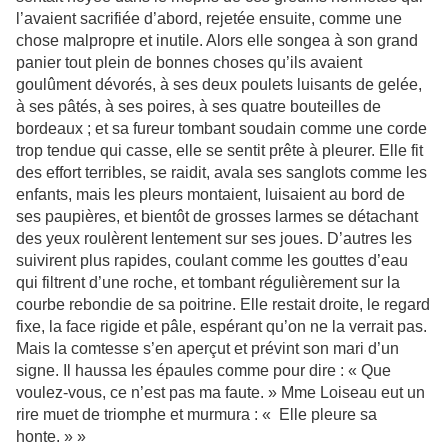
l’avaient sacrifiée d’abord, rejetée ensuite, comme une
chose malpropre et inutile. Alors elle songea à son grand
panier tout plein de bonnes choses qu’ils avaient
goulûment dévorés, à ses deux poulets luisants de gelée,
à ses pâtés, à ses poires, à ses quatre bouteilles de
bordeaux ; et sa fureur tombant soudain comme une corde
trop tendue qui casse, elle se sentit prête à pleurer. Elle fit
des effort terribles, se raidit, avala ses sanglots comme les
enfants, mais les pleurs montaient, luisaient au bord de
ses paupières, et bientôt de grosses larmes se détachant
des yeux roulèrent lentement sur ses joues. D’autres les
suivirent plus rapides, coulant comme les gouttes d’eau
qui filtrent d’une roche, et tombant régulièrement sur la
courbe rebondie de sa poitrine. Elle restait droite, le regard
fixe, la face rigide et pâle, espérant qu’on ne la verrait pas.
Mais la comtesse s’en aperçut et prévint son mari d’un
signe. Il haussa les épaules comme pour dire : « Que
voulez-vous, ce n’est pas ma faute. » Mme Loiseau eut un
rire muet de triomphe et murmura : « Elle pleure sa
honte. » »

··········

◆ **EXERCISE**: Work out the number of lines in the records containing the word "avaient". Write only that number.

◆ **OUTPUT OF THE TASK**: 2